Work order: Ignore the pictures in the data below and set down exactly the lines from its first line through the line containing "Aviation remains one".

(Collected data)
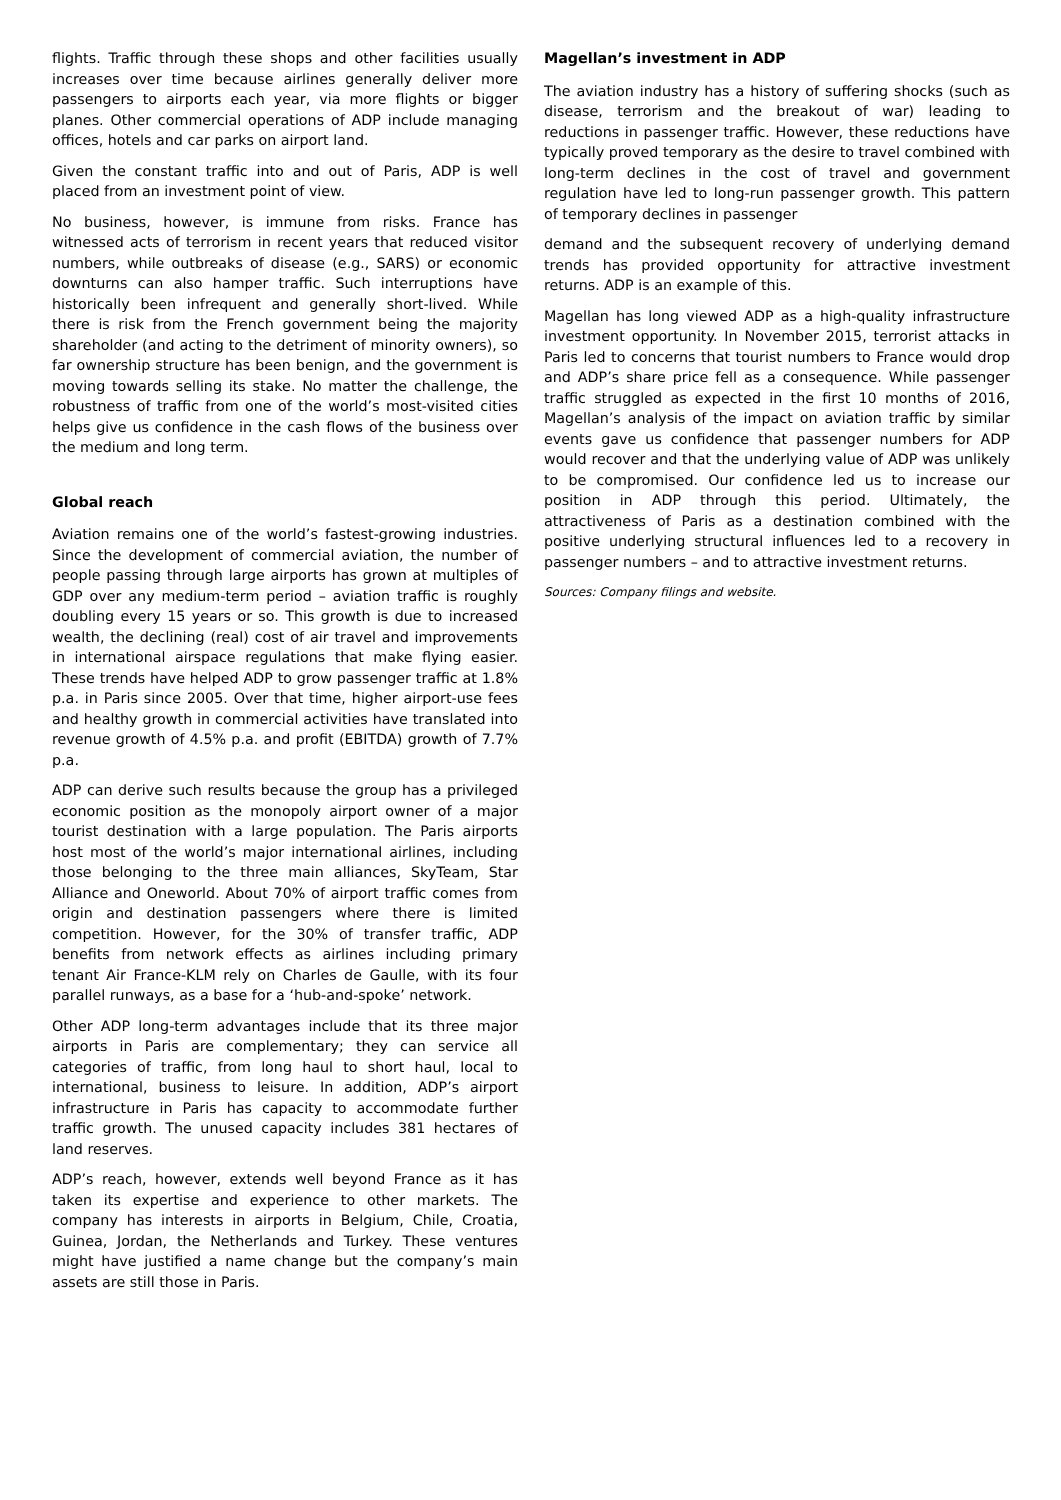flights. Traffic through these shops and other facilities usually increases over time because airlines generally deliver more passengers to airports each year, via more flights or bigger planes. Other commercial operations of ADP include managing offices, hotels and car parks on airport land.
Given the constant traffic into and out of Paris, ADP is well placed from an investment point of view.
No business, however, is immune from risks. France has witnessed acts of terrorism in recent years that reduced visitor numbers, while outbreaks of disease (e.g., SARS) or economic downturns can also hamper traffic. Such interruptions have historically been infrequent and generally short-lived. While there is risk from the French government being the majority shareholder (and acting to the detriment of minority owners), so far ownership structure has been benign, and the government is moving towards selling its stake. No matter the challenge, the robustness of traffic from one of the world’s most-visited cities helps give us confidence in the cash flows of the business over the medium and long term.
Global reach
Aviation remains one of the world’s fastest-growing industries. Since the development of commercial aviation, the number of people passing through large airports has grown at multiples of GDP over any medium-term period – aviation traffic is roughly doubling every 15 years or so. This growth is due to increased wealth, the declining (real) cost of air travel and improvements in international airspace regulations that make flying easier. These trends have helped ADP to grow passenger traffic at 1.8% p.a. in Paris since 2005. Over that time, higher airport-use fees and healthy growth in commercial activities have translated into revenue growth of 4.5% p.a. and profit (EBITDA) growth of 7.7% p.a.
ADP can derive such results because the group has a privileged economic position as the monopoly airport owner of a major tourist destination with a large population. The Paris airports host most of the world’s major international airlines, including those belonging to the three main alliances, SkyTeam, Star Alliance and Oneworld. About 70% of airport traffic comes from origin and destination passengers where there is limited competition. However, for the 30% of transfer traffic, ADP benefits from network effects as airlines including primary tenant Air France-KLM rely on Charles de Gaulle, with its four parallel runways, as a base for a ‘hub-and-spoke’ network.
Other ADP long-term advantages include that its three major airports in Paris are complementary; they can service all categories of traffic, from long haul to short haul, local to international, business to leisure. In addition, ADP’s airport infrastructure in Paris has capacity to accommodate further traffic growth. The unused capacity includes 381 hectares of land reserves.
ADP’s reach, however, extends well beyond France as it has taken its expertise and experience to other markets. The company has interests in airports in Belgium, Chile, Croatia, Guinea, Jordan, the Netherlands and Turkey. These ventures might have justified a name change but the company’s main assets are still those in Paris.
Magellan’s investment in ADP
The aviation industry has a history of suffering shocks (such as disease, terrorism and the breakout of war) leading to reductions in passenger traffic. However, these reductions have typically proved temporary as the desire to travel combined with long-term declines in the cost of travel and government regulation have led to long-run passenger growth. This pattern of temporary declines in passenger
demand and the subsequent recovery of underlying demand trends has provided opportunity for attractive investment returns. ADP is an example of this.
Magellan has long viewed ADP as a high-quality infrastructure investment opportunity. In November 2015, terrorist attacks in Paris led to concerns that tourist numbers to France would drop and ADP’s share price fell as a consequence. While passenger traffic struggled as expected in the first 10 months of 2016, Magellan’s analysis of the impact on aviation traffic by similar events gave us confidence that passenger numbers for ADP would recover and that the underlying value of ADP was unlikely to be compromised. Our confidence led us to increase our position in ADP through this period. Ultimately, the attractiveness of Paris as a destination combined with the positive underlying structural influences led to a recovery in passenger numbers – and to attractive investment returns.
Sources: Company filings and website.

Your solution:
flights. Traffic through these shops and other facilities usually increases over time because airlines generally deliver more passengers to airports each year, via more flights or bigger planes. Other commercial operations of ADP include managing offices, hotels and car parks on airport land.
Given the constant traffic into and out of Paris, ADP is well placed from an investment point of view.
No business, however, is immune from risks. France has witnessed acts of terrorism in recent years that reduced visitor numbers, while outbreaks of disease (e.g., SARS) or economic downturns can also hamper traffic. Such interruptions have historically been infrequent and generally short-lived. While there is risk from the French government being the majority shareholder (and acting to the detriment of minority owners), so far ownership structure has been benign, and the government is moving towards selling its stake. No matter the challenge, the robustness of traffic from one of the world’s most-visited cities helps give us confidence in the cash flows of the business over the medium and long term.
Global reach
Aviation remains one of the world’s fastest-growing industries. Since the development of commercial aviation, the number of people passing through large airports has grown at multiples of GDP over any medium-term period – aviation traffic is roughly doubling every 15 years or so. This growth is due to increased wealth, the declining (real) cost of air travel and improvements in international airspace regulations that make flying easier. These trends have helped ADP to grow passenger traffic at 1.8% p.a. in Paris since 2005. Over that time, higher airport-use fees and healthy growth in commercial activities have translated into revenue growth of 4.5% p.a. and profit (EBITDA) growth of 7.7% p.a.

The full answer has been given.